Si l’Aikido se distingue d’autres arts martiaux, c’est notamment par la relation très particulière qui unit entre elles toutes les techniques de l’art.
Cette relation, qui porte le nom de riai en japonais, est souvent évoquée dans les cours d’Aikido. Elle y est généralement expliquée comme une sorte de parenté entre les techniques. Cette parenté est la plupart du temps justifiée par les similitudes que l’on trouve entre certains éléments techniques.
Shiho nage par exemple est un grand classique de ce type d’approche : tori projette uke avec cette technique, prend ensuite le sabre, frappe de la même manière exactement, et montre ainsi qu’il n’y a pas de différence entre le mouvement à mains nues et le mouvement avec le sabre.
Fort bien, et il n’est pas contestable qu’on ait de la sorte mis en évidence certaines ressemblances extérieures entre les deux techniques. Mais cela suffit-il à comprendre le riai ?
C’est un peu comme si l’on expliquait la relation qui existe entre deux jumeaux véritables en disant qu’ils ont le même nez, les mêmes oreilles, les mêmes yeux, la même manière d’être… Tout cela est vrai bien sûr, leur apparence extérieure est tout à fait semblable, mais ce n’est là qu’une conséquence de la raison qui a rendu cela possible.
Si deux jumeaux monozygotes se ressemblent, c’est parce que les deux embryons sont issus de la même cellule initiale qui s’est divisée, et qu’ils ont pour cette raison le même patrimoine génétique : il y a une cause première à leur ressemblance.
De même, il y a une origine commune à toutes les techniques d’Aikido, et c’est cette origine commune qui établit une relation entre les techniques. C’est cette origine qui doit être comprise si l’on veut se faire une idée du riai.
Le "patrimoine "génétique" commun à toutes les techniques d’Aikido, qu’elles soient exécutées à mains nues, avec un sabre, ou avec un jo, c’est la rotation de l’axe central du corps, qui déclenche un déplacement en deux pas, soit à partir de la jambe avant, soit à partir de la jambe arrière. Il n’y a pas d’autre déplacement que cela, et il est à l’origine de chaque technique d’Aikido. Ce déplacement rotatif très particulier porte le nom d’irimi-tenkan :
C’est parce qu’existe à l’origine de chaque technique ce déplacement irimi-tenkan toujours identique à lui-même, qu’on peut suivre le fil rouge qui relie entre elles toutes les techniques de l’art, et fait d’elles les membres d’une même famille.
La vidéo montre à titre d’exemple que c’est bien le même déplacement irimi-tenkan qui permet d’exécuter sankyo tout aussi bien que kote gaeshi, et ces deux options aussi bien sur un adversaire que sur deux adversaires.
Sankyo et kote gaeshi sont ici reliés par un mouvement de corps commun qui conduit à un déplacement commun.

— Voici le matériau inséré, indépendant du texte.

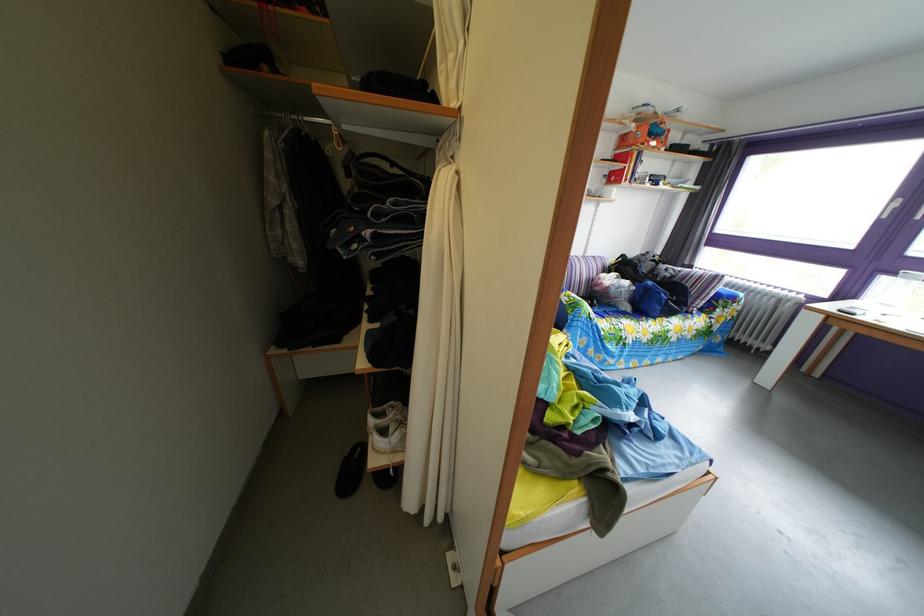
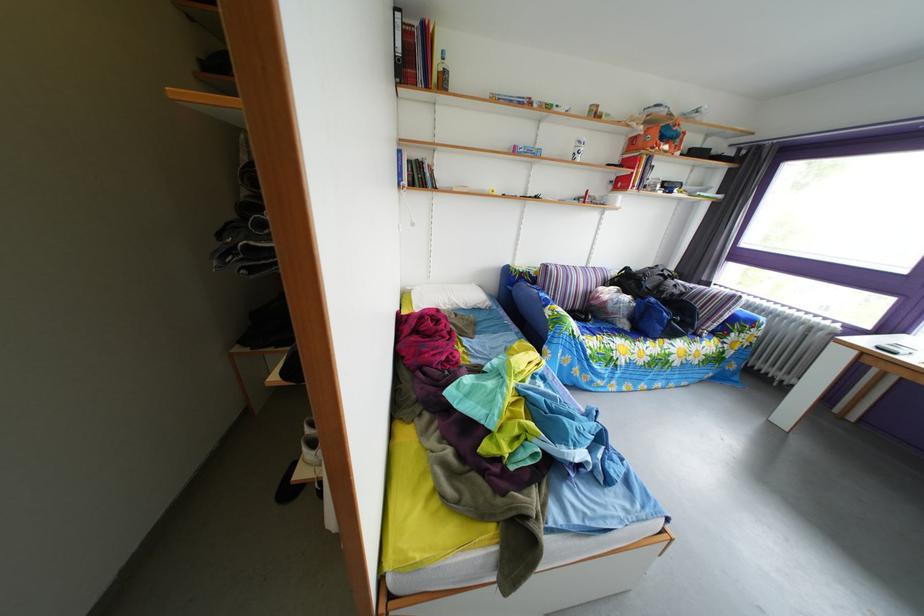
In the second image, find the point that corresponds to point 661,144 in the first image.

(673, 147)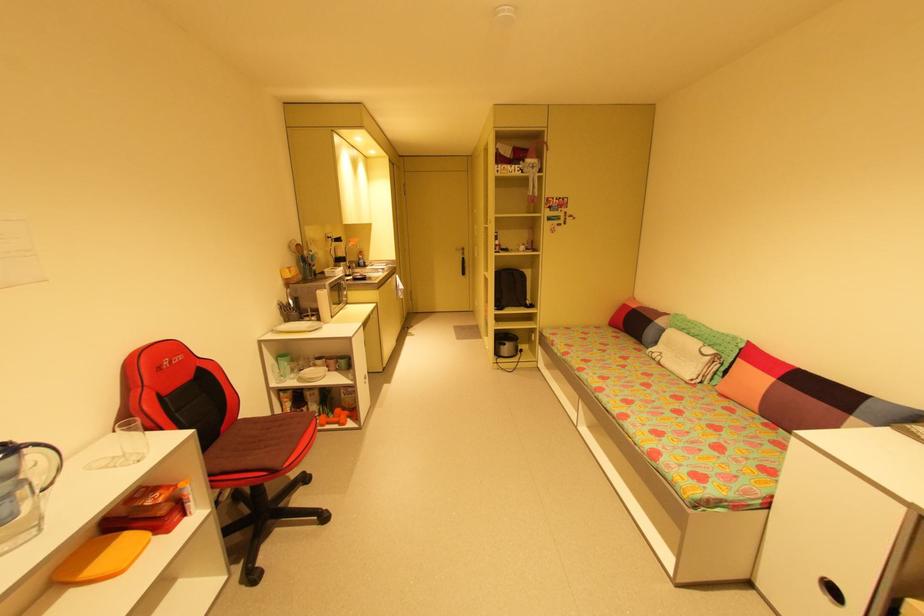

Cette identité dans la genèse des deux techniques constitue leur profonde parenté :
Or cette parenté pourrait passer inaperçue si l’on s’attachait seulement à la ressemblance extérieure des techniques, car il est vrai que les formes de sankyo et kote gaeshi sont visuellement différentes.
Mais cette différence n’est qu’une apparence, elle est superficielle, et seulement la conséquence de saisies inversées. Une telle contrainte est secondaire et appartient à la surface des choses, elle ne change rien au mouvement profond qui est commun à ces deux techniques. C’est à ce genre de profondeur qu’il faut chercher le riai.
Il existe d’autres aspects encore à cette parenté entre les techniques, par exemple, pour le cas qui nous occupe, le fait que les deux rotations de sankyo et de kote gaeshi sur l’avant-bras d’uke soient parfaitement complémentaires.
C’est qu’il y a là en vérité les deux faces d’une même technique. Un peu à la manière dont une feuille de papier possède un recto et un verso. Il ne viendrait à l’idée de personne de soutenir qu’on se trouve dans ce cas en présence deux feuilles. Il y a bien deux pages, mais une seule feuille. De même il n’y a pas deux techniques sankyo et kote gaeshi, il y a un mouvement commun qui se manifeste par des formes analogues et complémentaires, ces deux formes étant les composantes d’une même entité.
Voir le riai, c’est comme voir un arbre aux nombreuses ramifications, dont on comprend qu’elles sont toutes issues d’un tronc unique, c’est voir l’unité sous la multitude. C’est évidemment une manière d’oublier les techniques, puisqu’il n’existe plus alors à proprement parler de techniques conçues comme ces éléments distincts les uns des autres qui font le succès des catalogues d’examen au sein des fédérations d’Aikido.